A promotora de Justiça Vanessa Morelo acrescenta que o tema é de alta relevância para os órgãos de defesa do consumidor, na medida em que muitas instituições financeiras apresentam propagandas consideradas abusivas, como:
- “Adquira nosso cartão mesmo tendo seu nome negativado no SPC!”;
- Abordando idosos para refinanciarem seus empréstimos por outros com juros e encargos maiores embutidos;
- Levando os consumidores a escolhas equivocadas, muitos que já se encontram em dificuldades financeiras e que acabam sendo induzidos a se endividarem mais ainda.

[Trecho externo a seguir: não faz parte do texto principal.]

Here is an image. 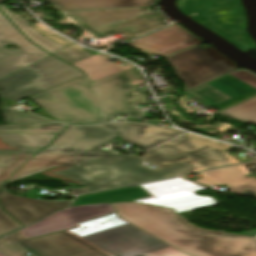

"Além disso, o problema do superendividamento envolve várias disciplinas, com impactos jurídicos, econômicos, psicológicos e sociais ao cidadão brasileiro, prejudicando milhões de consumidores e suas famílias. Assim, a inclusão dos dispositivos legais que o referido projeto de lei faz no CDC não apenas harmoniza ainda mais as relações de consumo, mas permite o resgate dos consumidores superendividados ao mercado de consumo, beneficiando a própria economia nacional", afirma a promotora.